The term “May Day” can signify a celebration of winter’s end or a call of distress. Or perhaps, as in the case of Phillis Levin’s book, these meanings exist simultaneously. There is destruction and fear within the pages, yes, but also acknowledgement of the repetitious nature of life and the constant renewal.
I must admit to being misled by the title and the cover of May Day; initially, I naively envisioned a book full of forests and creatures and sunlight. But Levin’s book isn’t nature poetry; it is poetry. Nature appears, but only as a thread woven into a much larger project.
Individually, the poems of May Day feel independent and complete; each moves through its situation carefully and precisely. For example in “Inchworm,” the poem comes to a satisfying close with, “Inchworm / Hugging a slender trail, / Scaling a sliver of time / From which we dangle, / Are you the true measure / Stretching across the divide?”
However, the unity of individual poems doesn’t necessarily translate to a comfortable unity of the book as a whole.
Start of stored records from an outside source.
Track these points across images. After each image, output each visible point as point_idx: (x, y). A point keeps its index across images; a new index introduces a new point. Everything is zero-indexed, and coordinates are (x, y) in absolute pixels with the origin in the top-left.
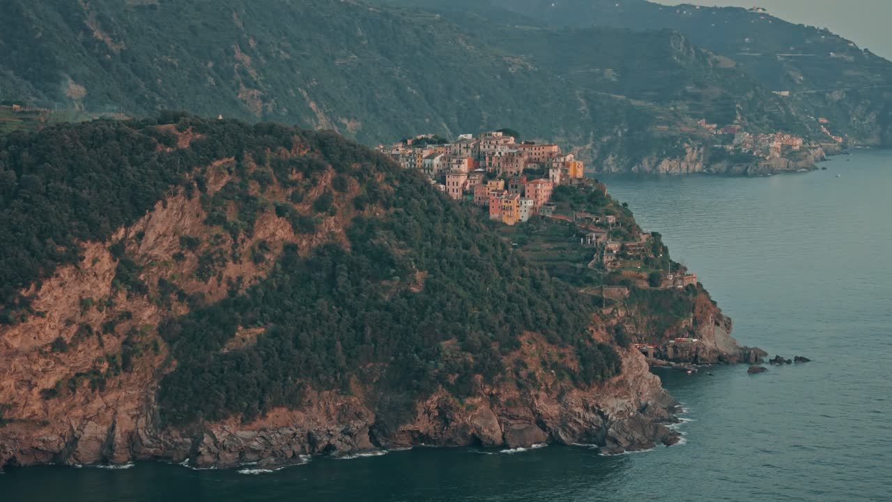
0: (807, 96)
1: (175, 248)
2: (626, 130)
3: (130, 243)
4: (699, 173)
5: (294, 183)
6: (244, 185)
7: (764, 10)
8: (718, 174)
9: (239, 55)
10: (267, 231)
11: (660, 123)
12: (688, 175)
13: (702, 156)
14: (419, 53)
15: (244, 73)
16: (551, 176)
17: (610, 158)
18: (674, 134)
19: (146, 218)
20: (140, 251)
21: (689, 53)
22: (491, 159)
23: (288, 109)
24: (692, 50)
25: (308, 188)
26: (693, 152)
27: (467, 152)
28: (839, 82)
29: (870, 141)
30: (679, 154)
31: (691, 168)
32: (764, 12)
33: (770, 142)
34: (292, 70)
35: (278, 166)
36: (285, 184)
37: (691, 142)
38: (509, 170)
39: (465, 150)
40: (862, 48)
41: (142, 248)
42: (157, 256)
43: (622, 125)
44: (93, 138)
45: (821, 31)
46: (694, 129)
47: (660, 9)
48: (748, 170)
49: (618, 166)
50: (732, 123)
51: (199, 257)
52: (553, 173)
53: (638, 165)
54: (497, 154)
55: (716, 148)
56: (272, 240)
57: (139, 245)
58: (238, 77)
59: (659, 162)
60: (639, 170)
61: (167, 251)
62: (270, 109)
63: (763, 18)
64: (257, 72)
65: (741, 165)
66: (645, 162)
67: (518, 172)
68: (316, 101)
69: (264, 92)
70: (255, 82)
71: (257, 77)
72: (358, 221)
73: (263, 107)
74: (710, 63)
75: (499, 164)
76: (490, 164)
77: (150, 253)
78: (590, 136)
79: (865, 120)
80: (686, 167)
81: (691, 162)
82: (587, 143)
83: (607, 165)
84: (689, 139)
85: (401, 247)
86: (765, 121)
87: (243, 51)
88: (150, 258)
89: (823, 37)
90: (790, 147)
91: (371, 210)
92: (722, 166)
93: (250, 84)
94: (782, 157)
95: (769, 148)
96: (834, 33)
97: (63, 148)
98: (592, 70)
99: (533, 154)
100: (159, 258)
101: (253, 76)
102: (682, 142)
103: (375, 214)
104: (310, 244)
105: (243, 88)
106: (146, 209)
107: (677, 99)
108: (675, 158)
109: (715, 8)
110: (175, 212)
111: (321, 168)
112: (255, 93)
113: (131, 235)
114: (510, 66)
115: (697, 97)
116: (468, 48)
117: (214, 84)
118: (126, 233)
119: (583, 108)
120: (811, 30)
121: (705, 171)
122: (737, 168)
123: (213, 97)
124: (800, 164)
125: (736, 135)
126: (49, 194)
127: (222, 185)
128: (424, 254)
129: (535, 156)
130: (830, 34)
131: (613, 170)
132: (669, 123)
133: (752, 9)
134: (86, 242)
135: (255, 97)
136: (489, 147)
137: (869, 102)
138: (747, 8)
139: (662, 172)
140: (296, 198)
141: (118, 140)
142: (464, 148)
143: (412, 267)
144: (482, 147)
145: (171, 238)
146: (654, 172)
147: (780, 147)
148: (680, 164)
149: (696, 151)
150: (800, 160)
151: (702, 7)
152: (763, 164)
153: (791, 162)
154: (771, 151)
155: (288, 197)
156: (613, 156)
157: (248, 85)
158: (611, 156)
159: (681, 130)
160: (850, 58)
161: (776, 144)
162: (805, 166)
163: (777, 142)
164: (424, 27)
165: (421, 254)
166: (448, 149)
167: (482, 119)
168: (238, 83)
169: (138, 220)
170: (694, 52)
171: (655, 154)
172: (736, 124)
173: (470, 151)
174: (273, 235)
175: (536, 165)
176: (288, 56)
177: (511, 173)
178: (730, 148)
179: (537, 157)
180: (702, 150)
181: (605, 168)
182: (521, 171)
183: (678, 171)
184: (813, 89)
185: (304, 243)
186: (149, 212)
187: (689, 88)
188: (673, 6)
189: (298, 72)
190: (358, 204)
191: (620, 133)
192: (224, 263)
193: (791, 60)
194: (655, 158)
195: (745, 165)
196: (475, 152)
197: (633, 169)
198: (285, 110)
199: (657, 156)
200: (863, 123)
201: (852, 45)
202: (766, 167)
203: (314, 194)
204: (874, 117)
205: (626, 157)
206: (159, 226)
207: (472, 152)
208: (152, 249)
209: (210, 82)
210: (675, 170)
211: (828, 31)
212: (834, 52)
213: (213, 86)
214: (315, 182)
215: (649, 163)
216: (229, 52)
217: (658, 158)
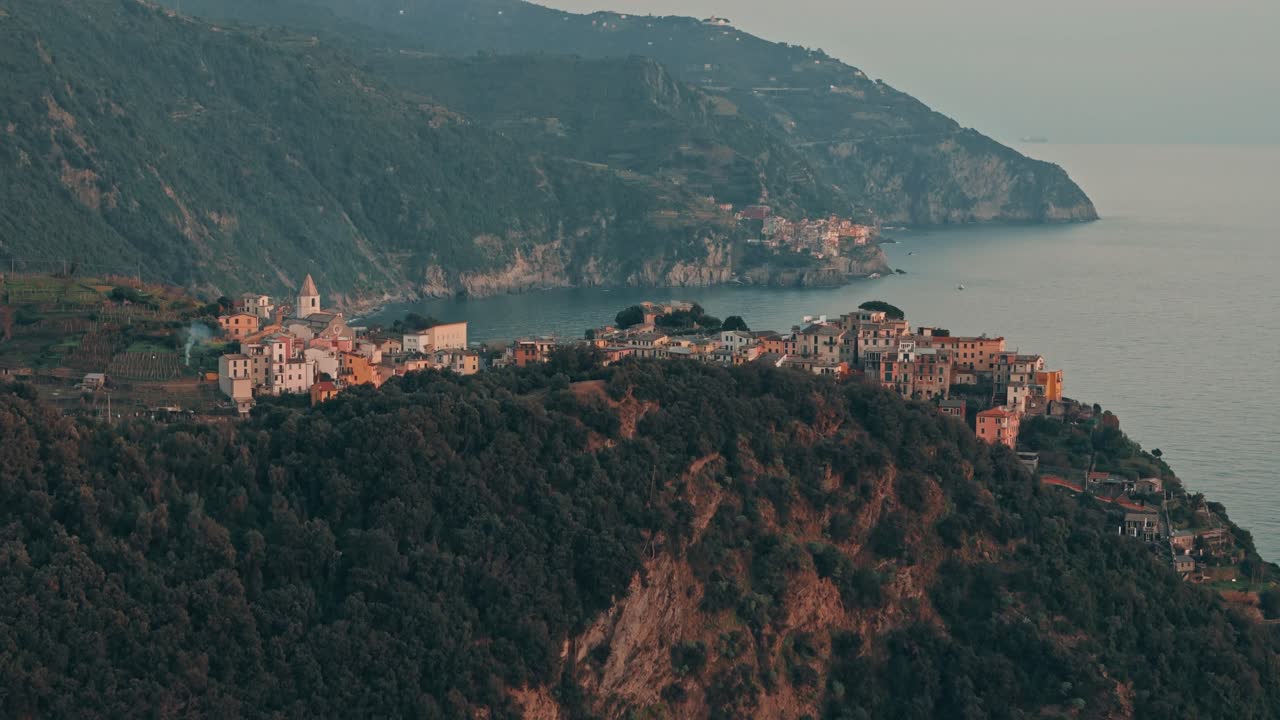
0: (802, 151)
1: (664, 674)
2: (613, 218)
3: (583, 673)
4: (728, 283)
5: (832, 498)
6: (749, 511)
7: (726, 20)
8: (757, 285)
9: (55, 112)
10: (802, 611)
11: (664, 206)
12: (712, 287)
13: (729, 257)
14: (295, 99)
15: (66, 143)
16: (1010, 398)
17: (592, 263)
18: (687, 223)
19: (611, 614)
20: (602, 691)
21: (671, 92)
22: (889, 367)
23: (141, 202)
24: (676, 88)
25: (855, 508)
26: (716, 251)
27: (831, 351)
28: (847, 130)
29: (897, 218)
30: (697, 255)
31: (716, 275)
32: (727, 24)
33: (820, 232)
34: (132, 134)
35: (797, 462)
36: (817, 503)
37: (714, 235)
38: (925, 388)
39: (828, 348)
40: (872, 77)
41: (605, 682)
42: (633, 697)
43: (607, 210)
44: (461, 427)
45: (813, 52)
46: (714, 215)
47: (566, 19)
48: (805, 279)
49: (604, 275)
50: (756, 203)
51: (706, 689)
52: (1015, 394)
53: (637, 274)
54: (901, 357)
55: (749, 245)
56: (812, 630)
57: (600, 677)
58: (57, 149)
59: (668, 269)
60: (639, 282)
61: (652, 682)
62: (113, 204)
63: (726, 33)
64: (87, 140)
65: (791, 272)
66: (648, 269)
67: (943, 391)
68: (174, 186)
69: (101, 174)
70: (87, 158)
71: (87, 149)
72: (948, 569)
73: (102, 200)
74: (703, 108)
75: (906, 376)
76: (888, 377)
77: (620, 691)
78: (557, 228)
79: (886, 186)
80: (708, 275)
81: (715, 266)
82: (553, 239)
83: (588, 274)
84: (711, 232)
85: (1063, 631)
86: (789, 196)
87: (62, 105)
88: (624, 703)
89: (817, 62)
90: (851, 240)
91: (973, 545)
92: (762, 272)
93: (80, 162)
94: (840, 255)
95: (820, 241)
96: (832, 56)
97: (415, 457)
98: (526, 120)
99: (961, 354)
100: (636, 702)
101: (82, 147)
102: (701, 235)
103: (981, 556)
104: (873, 630)
105: (68, 167)
106: (611, 594)
107: (667, 165)
108: (693, 261)
109: (649, 19)
110: (658, 591)
111: (875, 462)
112: (87, 176)
113: (582, 654)
114: (431, 119)
115: (699, 162)
116: (366, 89)
117: (29, 163)
118: (573, 651)
119: (544, 183)
120: (798, 51)
121: (736, 280)
122: (787, 276)
123: (33, 186)
124: (869, 266)
125: (766, 220)
126: (417, 574)
127: (710, 515)
128: (1113, 643)
129: (965, 360)
130: (826, 58)
131: (597, 281)
132: (678, 207)
133: (709, 20)
134: (521, 690)
135: (87, 182)
136: (875, 343)
137: (891, 158)
138: (701, 19)
139: (675, 283)
140: (837, 531)
141: (512, 428)
142: (825, 343)
143: (1100, 674)
144: (861, 343)
145: (656, 655)
146: (662, 284)
147: (837, 239)
148: (700, 270)
149: (720, 249)
150: (866, 259)
151: (630, 17)
152: (826, 268)
153: (854, 262)
154: (825, 247)
155: (824, 531)
156: (596, 259)
157: (75, 164)
158: (592, 259)
159: (696, 218)
160: (859, 93)
161: (831, 236)
162: (875, 268)
163: (833, 231)
164: (299, 57)
165: (1107, 643)
166: (790, 345)
167: (402, 203)
168: (58, 159)
169: (594, 619)
170: (678, 91)
171: (663, 255)
172: (763, 204)
173: (836, 350)
174: (815, 617)
175: (970, 376)
176: (121, 112)
177: (929, 392)
178: (774, 244)
179: (969, 360)
180: (729, 247)
181: (586, 279)
182: (948, 391)
183: (697, 282)
184: (809, 141)
185: (863, 629)
186: (617, 599)
187: (685, 148)
188: (585, 13)
189: (141, 138)
190: (947, 534)
191: (604, 223)
192: (752, 698)
193: (774, 97)
194: (662, 262)
195: (798, 270)
196: (848, 351)
197: (629, 279)
198: (136, 204)
199: (665, 259)
200: (885, 190)
201: (859, 73)
202: (831, 273)
203: (867, 521)
204: (899, 181)
205: (616, 261)
206: (635, 627)
207: (842, 351)
208: (624, 681)
209: (23, 162)
210: (693, 281)
211: (823, 53)
212: (834, 85)
213: (28, 166)
214: (865, 491)
215: (654, 270)
216: (40, 108)
217: (667, 263)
When taken together, the poems can be unpredictable and unsettling. The book challenges its readers to look for ways everything fits together. This is not a concept book where the poems rely on proximity to each other for meaning. Some poems call on classical references while others rely on news events and even the phenomenon of “news” itself.
May Day forces its readers to constantly shift scenes and focus. Early in the book, nature imagery plays a primary role, though it is overtaken in the middle by poems more urban and human-centric. The last third of the book is a mélange of nature images, human forces, and considerations of repetition and time. Seemingly, it is this focus on time, repetition, and remembrance that holds the key to the book.
Whether examining an acorn or watching a man walk down a hallway at night, May Day is concerned with the process of existing and repeating and remembering. In poems that subtly deal with war and terrorism, George Santayana’s saying, “Those who cannot remember the past are condemned to repeat it” lurks in the not-so-distant background. The references to ancient stories and artifacts also ask readers to consider the past and what it means to the present. Do we want to remember? Do we even want to know what is happening around us now?
After considering these weighty questions, Levin allows readers to glide out of May Day’s pages with three beautiful poems in which clouds touch, trees touch, and someone on the edge of sleep asks the other to, “‘Keep Reading.’” Despite the harsher moments May Day asks its readers to consider, one fact remains clear: Levin’s lyricism balances the load.